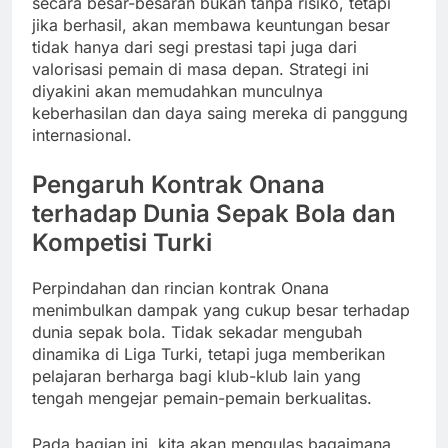
secara besar-besaran bukan tanpa risiko, tetapi
jika berhasil, akan membawa keuntungan besar
tidak hanya dari segi prestasi tapi juga dari
valorisasi pemain di masa depan. Strategi ini
diyakini akan memudahkan munculnya
keberhasilan dan daya saing mereka di panggung
internasional.
Pengaruh Kontrak Onana
terhadap Dunia Sepak Bola dan
Kompetisi Turki
Perpindahan dan rincian kontrak Onana
menimbulkan dampak yang cukup besar terhadap
dunia sepak bola. Tidak sekadar mengubah
dinamika di Liga Turki, tetapi juga memberikan
pelajaran berharga bagi klub-klub lain yang
tengah mengejar pemain-pemain berkualitas.
Pada bagian ini, kita akan mengulas bagaimana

----

_Task to complete_
Count the lines in the listing that contain the string "pemain", treating uppercase and lowercase letters as distinct. Give only the number.

_Response to this exercise_
2